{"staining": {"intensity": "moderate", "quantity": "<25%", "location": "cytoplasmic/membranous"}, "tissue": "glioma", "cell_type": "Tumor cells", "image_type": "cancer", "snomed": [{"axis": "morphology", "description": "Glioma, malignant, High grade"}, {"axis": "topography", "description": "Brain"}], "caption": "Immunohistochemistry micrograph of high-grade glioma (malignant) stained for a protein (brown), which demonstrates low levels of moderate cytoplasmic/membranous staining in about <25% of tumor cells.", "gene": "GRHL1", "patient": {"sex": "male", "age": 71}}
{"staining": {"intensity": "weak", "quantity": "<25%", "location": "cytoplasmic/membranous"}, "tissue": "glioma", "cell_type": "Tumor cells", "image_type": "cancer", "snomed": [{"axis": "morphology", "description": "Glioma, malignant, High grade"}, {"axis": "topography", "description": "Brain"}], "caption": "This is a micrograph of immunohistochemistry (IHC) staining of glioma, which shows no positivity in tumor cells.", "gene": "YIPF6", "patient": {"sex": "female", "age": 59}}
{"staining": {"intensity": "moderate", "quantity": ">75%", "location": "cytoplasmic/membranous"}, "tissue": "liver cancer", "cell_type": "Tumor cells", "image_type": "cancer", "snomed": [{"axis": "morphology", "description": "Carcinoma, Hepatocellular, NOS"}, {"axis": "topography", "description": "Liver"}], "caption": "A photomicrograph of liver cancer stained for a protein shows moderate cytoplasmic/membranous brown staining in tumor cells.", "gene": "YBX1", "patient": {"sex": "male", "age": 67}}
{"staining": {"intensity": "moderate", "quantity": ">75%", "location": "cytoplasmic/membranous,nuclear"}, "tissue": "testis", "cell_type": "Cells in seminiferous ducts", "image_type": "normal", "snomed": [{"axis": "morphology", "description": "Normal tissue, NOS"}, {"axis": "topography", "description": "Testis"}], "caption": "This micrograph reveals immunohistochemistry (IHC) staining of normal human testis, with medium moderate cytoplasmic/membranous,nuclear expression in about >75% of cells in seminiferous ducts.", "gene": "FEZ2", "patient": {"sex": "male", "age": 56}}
+--
[Requirement] Return all of the data precisely as it appears.

[Output below]
{"staining": {"intensity": "moderate", "quantity": "<25%", "location": "cytoplasmic/membranous"}, "tissue": "glioma", "cell_type": "Tumor cells", "image_type": "cancer", "snomed": [{"axis": "morphology", "description": "Glioma, malignant, High grade"}, {"axis": "topography", "description": "Brain"}], "caption": "Immunohistochemistry micrograph of high-grade glioma (malignant) stained for a protein (brown), which demonstrates low levels of moderate cytoplasmic/membranous staining in about <25% of tumor cells.", "gene": "GRHL1", "patient": {"sex": "male", "age": 71}}
{"staining": {"intensity": "weak", "quantity": "<25%", "location": "cytoplasmic/membranous"}, "tissue": "glioma", "cell_type": "Tumor cells", "image_type": "cancer", "snomed": [{"axis": "morphology", "description": "Glioma, malignant, High grade"}, {"axis": "topography", "description": "Brain"}], "caption": "This is a micrograph of immunohistochemistry (IHC) staining of glioma, which shows no positivity in tumor cells.", "gene": "YIPF6", "patient": {"sex": "female", "age": 59}}
{"staining": {"intensity": "moderate", "quantity": ">75%", "location": "cytoplasmic/membranous"}, "tissue": "liver cancer", "cell_type": "Tumor cells", "image_type": "cancer", "snomed": [{"axis": "morphology", "description": "Carcinoma, Hepatocellular, NOS"}, {"axis": "topography", "description": "Liver"}], "caption": "A photomicrograph of liver cancer stained for a protein shows moderate cytoplasmic/membranous brown staining in tumor cells.", "gene": "YBX1", "patient": {"sex": "male", "age": 67}}
{"staining": {"intensity": "moderate", "quantity": ">75%", "location": "cytoplasmic/membranous,nuclear"}, "tissue": "testis", "cell_type": "Cells in seminiferous ducts", "image_type": "normal", "snomed": [{"axis": "morphology", "description": "Normal tissue, NOS"}, {"axis": "topography", "description": "Testis"}], "caption": "This micrograph reveals immunohistochemistry (IHC) staining of normal human testis, with medium moderate cytoplasmic/membranous,nuclear expression in about >75% of cells in seminiferous ducts.", "gene": "FEZ2", "patient": {"sex": "male", "age": 56}}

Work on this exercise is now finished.